Now I can't help here because as I said. I'm still thirsty in the desert. While we have had our fun and flirty times she has chosen to still turn me away with whatever reason is convenient. Now don't get me wrong, I know headaches, backaches, hard days....happen but if they happen ALWAYS.. well...


----------



## mike1 (Jun 15, 2009)

Many, maybe most men equate sex with love in a marriage. Meaning that women show us that you love us by having sex with us. You have to show us that you want us & desire us and that our needs are important to you. 

I feel this way as well and the longer I go without sex with my wife the more distant I feel from her. Then less affectionate, intimate and sexual she is with me the less I feel loved. I see how much emphasis, attention and energy everything else in her life gets. How everything is important to her except my sexual needs. They're dismissed and she makes me feel like my desire for her is unreasonable. It sounds like your husband may be feeling a lot of these types of feelings. It may sound crazy to you but the fact is sex can be so important to us men. I've tried to explain this to my wife as well and she just doesn't get it. I guess I should consider myself lucky that I still get some sort of action a few times a month (although it's been over a month since we've had sex now). 

In any case you say that you rejecting him over the years doesn't have anything to do with you not loving him. Sorry but I have to disagree. It shows exactly where your priorities have been, it shows what is important to you in your life and that you have chosen repeatedly to make him one of the least important priorities to you. At least that's how he's probably seeing it. 

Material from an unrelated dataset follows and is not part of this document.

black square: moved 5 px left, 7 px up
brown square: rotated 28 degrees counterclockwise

If there are intimacy, affection problems with him then that's one thing but I can tell you this. It can all go very hand in hand with your rejection of him and continued refusal to be sexual. I know I get pissed off & resentful when I don't get any for extended periods. And it makes me not want to do a damn thing for her. Why am I going to make heroic efforts or any efforts for that matter to be intimate, affectionate or nice with her when she can't spend 10-20 minutes to be sexual with me? I'm just saying he might be feeling the same way. And I would guess that he would probably pay a lot more attention to a wife that he thought really loved him and wanted him and desired him, right? So I'm not saying he doesn't have issues, I'm just saying that I bet your actions (or in-actions) have 95% control over some of his behaviors. 

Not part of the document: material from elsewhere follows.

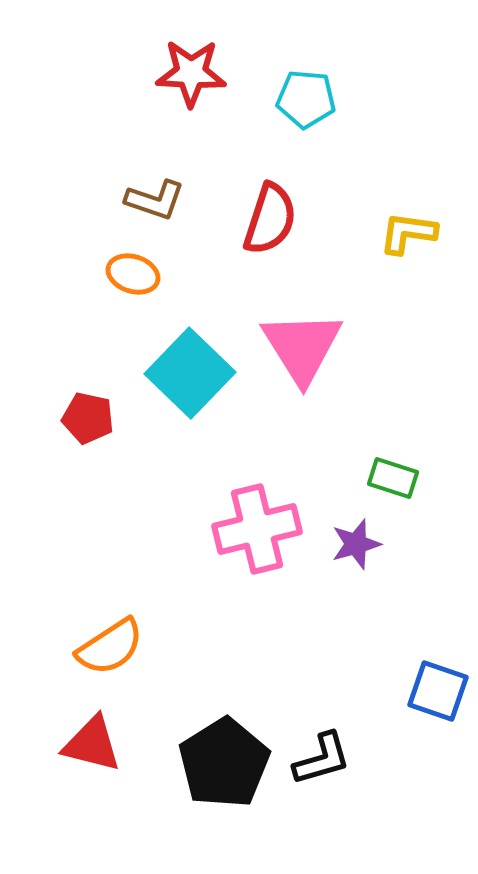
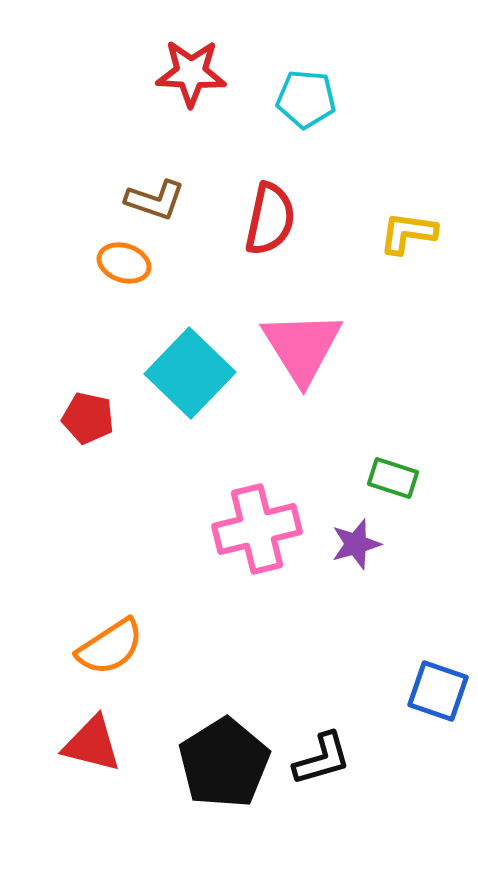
red semicircle: rotated 6 degrees counterclockwise
orange ellipse: moved 9 px left, 11 px up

How do you go on from here? I think it's going to be very difficult but I would definitely talk to him and let him know that you understand all of the above. Tell him that you haven't made him a priority and you let life get in the way. Tell him that you love him and you want the chance to not just tell him how you feel but show him. Tell him that you know that it hasn't been fair depriving him of intimacy with you and that he hasn't been a priority like he deserved to be but he will be now. Just tell him you understand now that sex and intimacy is how he feels loved but you didn't see it before. Tell him that you thought telling him you loved him and the other things you were doing were expressing love for him in your own way but you know that wasn't enough. 

And a very important thing will be to not fall into old habits. Make sure you follow through on being intimate with him and not rejecting him unless there is a real reason to, not just because you never feel like it.

I really hope this can help and I hope I don't get to where your husband is (but sometimes I worry that's where I'll be one day).


----------



## OneMarriedGuy (Apr 5, 2010)

I can say Mike1 did a very decent job of explaining things. Of course not all guys will be this way. Pretty much the word ALL and people's actions and thoughts probably don't work. But at least you know of two


----------